Desde sus inicios el
régimen no ha ocultado su pretensión de convertir la función pública en una
agencia de colocación de sus correligionarios y adeptos. Consagró su primer
intento –con las bendiciones del Tribunal Constitucional, presidido por Tomás y
Valiente- cuando dio carta de naturaleza funcionarial, por la cara, al llamado
colectivo de “preautonómicos”, funcionarios ingresados en la administración por
el mero designio del partido. Y ha perpetrado el último, con la aprobación de
la Ley 1/2011, conocida como del enchufismo, que ha otorgado carta de
naturaleza de empleados públicos a la legión de empleados de empresas, fundaciones
y consorcios de la llamada “administración paralela”. Ley cuya
constitucionalidad se encuentra pendiente de pronunciamiento ante el Tribunal
Constitucional; esperemos (es un decir) que en esta ocasión se juzgue
exclusivamente conforme a criterios jurídicos.
Entre
tanto, el régimen ha ido “retorciendo” el ordenamiento jurídico hasta conseguir
que el acceso a las funciones públicas conforme a los criterios de mérito y
capacidad se convirtiera en una pura declaración formal, vacía de contenido,
huera.
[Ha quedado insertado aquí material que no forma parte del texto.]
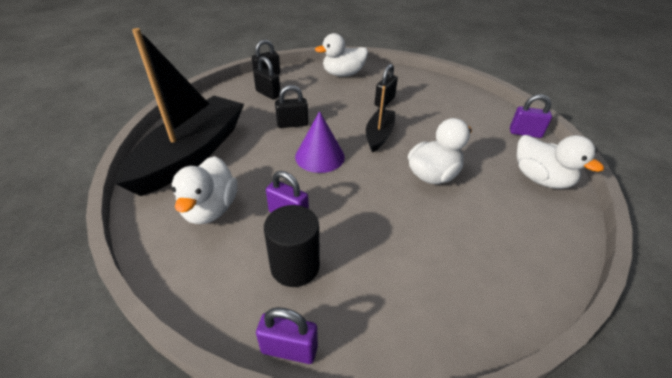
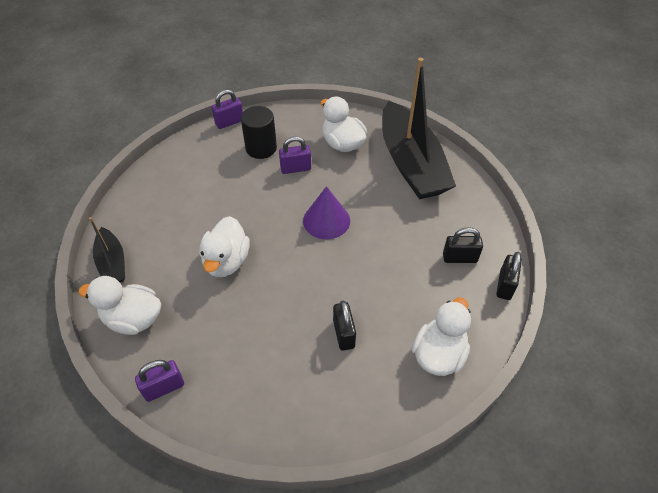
camera: 140 degrees right, 10 degrees up
(292, 124) = (387, 237): black padlock -> none
(379, 135) = (304, 277): black boat -> black boat (112, 263)

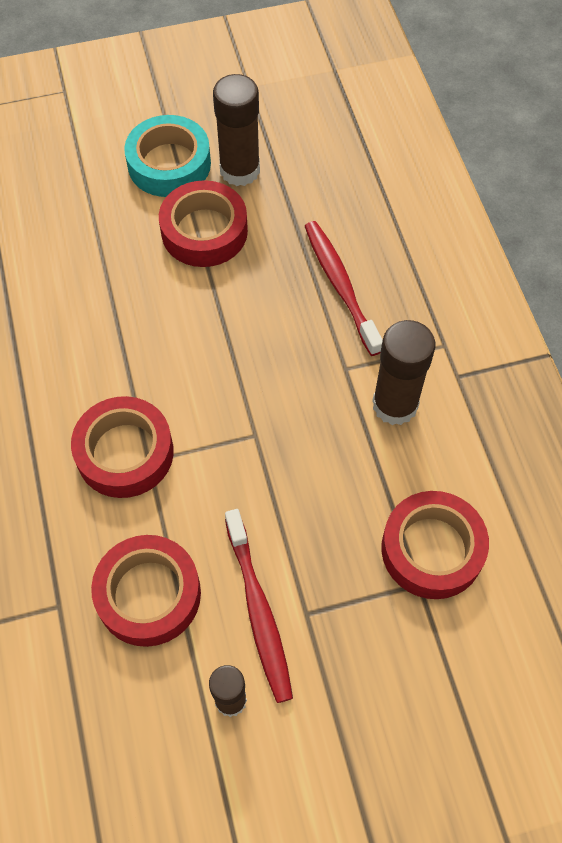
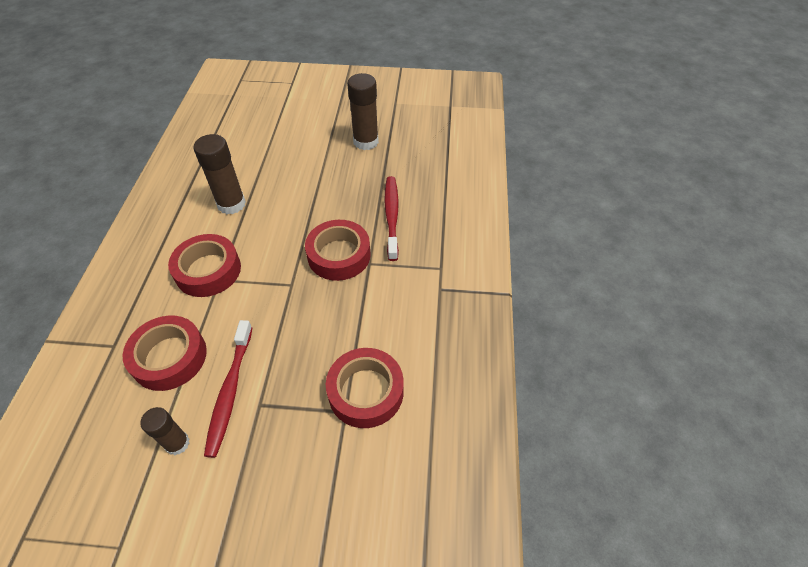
camera: 20 degrees right, 10 degrees down
(169, 164) = (327, 129): turquoise tape -> none
(204, 231) = (327, 167): red tape -> red tape (339, 255)
(395, 405) = (389, 293): brown glue stick -> brown glue stick (231, 204)

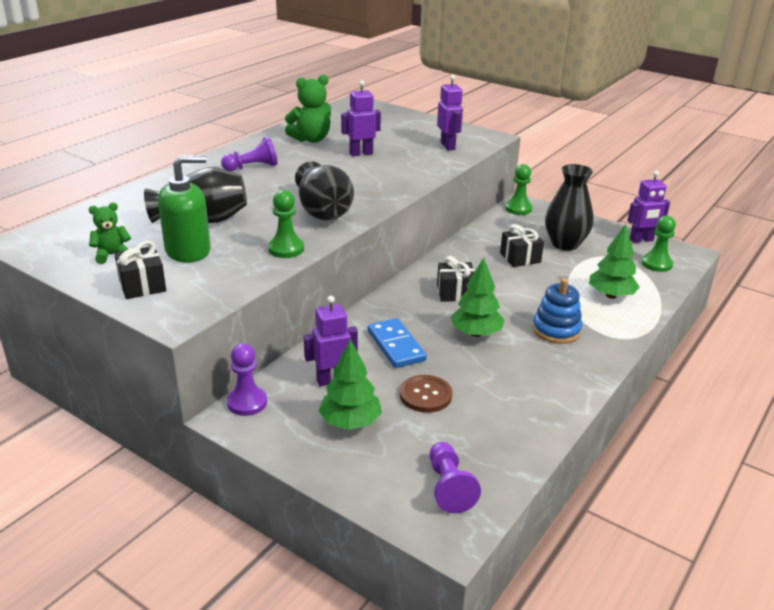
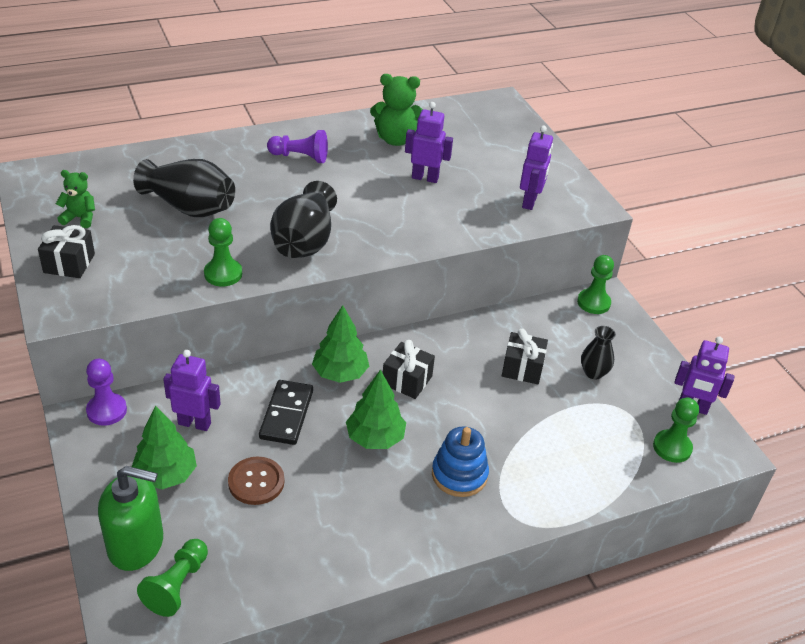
camera: 30 degrees right, 10 degrees up
(188, 251) = (142, 240): green soap dispenser -> green soap dispenser (136, 544)
(396, 346) = (286, 414): blue domino -> black domino
(449, 487) = (177, 585): purple pawn -> green pawn
(565, 244) = (593, 373): black vase -> black vase, size x0.56
(611, 295) = (568, 462): green tree -> green tree (340, 373)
Manejando torticeramente la conformación de los procesos selectivos se
ha llegado en la práctica a la selección de personas poco competentes para el
desempeño de las funciones públicas, con la finalidad de dar satisfacción a
ciertas demandas sindicales y eludir conflictos que pudiesen dañar la imagen de
gobierno y sus expectativas electorales. Es decir, usando sus propias palabras,
para “garantizar la paz social”; cosa que, como hemos podido comprobar
en el escándalo de los EREs, constituye una de las máximas preocupaciones del
gobierno y pauta esencial de actuación. También es buen ejemplo de ello el
infame, injusto, corrupto e inconstitucional sistema selectivo que aplican en
la función pública docente andaluza, donde el mérito no sólo es despreciado y sometido
a los intereses sindicales y a la neutralización de la conflictividad laboral,
sino que es burdamente envilecido.
A
ello unimos que, al
contrario de lo que sucede en la Administración General del Estado, los órganos
directivos de la Administración de la Junta de Andalucía no tienen porque ser
necesariamente funcionarios. En la Junta de Andalucía cualquier persona puede
ser titular de un órgano directivo. No necesita cumplir más requisitos que ser
del agrado de quien lo designa. Vuelvo a citar a Roa Bastos: son “lo suficientemente mediocres como para
aspirar a los más altos cargos. Y de hecho arriban a ellos sin mucho esfuerzo.”
Para los niveles
superiores de la administración, la cuestión es parecida. De hecho, el Tribunal
Superior de Justicia de Andalucía echó por tierra un intento del gobierno que
pretendía suprimir en las Relaciones de Puestos de Trabajo la exigencia de
requisitos objetivos para acceder a los puestos de libre designación. Pero a
pesar de no haber conseguido lo que no era más que una simplificación de la
tarea, evitando el engorro de “vestir al santo”, lo cierto es que la
designación de los puestos superiores está caracterizada por el sectarismo y
es, en su gran mayoría, ajena a los principios constitucionales de mérito y
capacidad.
Por si ello no fuese
suficiente, el gobierno, que no desea un funcionariado imparcial, sino
dependiente, ha ido externalizando fraudulentamente los servicios públicos. La
administración ha ido llenándose de trabajadores contratados por empresas
interpuestas, que no prestan a ésta servicio alguno, más que el de ceder
ilícitamente a trabajadores contratados precisamente para ser cedidos, y que
cobran por su trabajo menos que un funcionario, pero cuestan el doble; y, no
obstante, víctimas de un fraude monumental y de la política antisocial
socialista.
En ese contexto, que
presenta una imagen desoladora de la función pública andaluza, entre víctimas y
usurpadores, los legítimos empleados públicos de esta administración,
profesionales e imparciales, somos ya minoría; en una administración
desprofesionalizada, mediocre y sectaria. Minoría, mas minoría rebelde contra
ese estado de cosas.
Es por eso que
rechazamos categóricamente y sin paliativos ese modelo, y frente a él,
reivindicamos un modelo de Administración que no es otro que el que queda diseñado
en nuestra Constitución.
Max Estrella, cesante de hombre libre.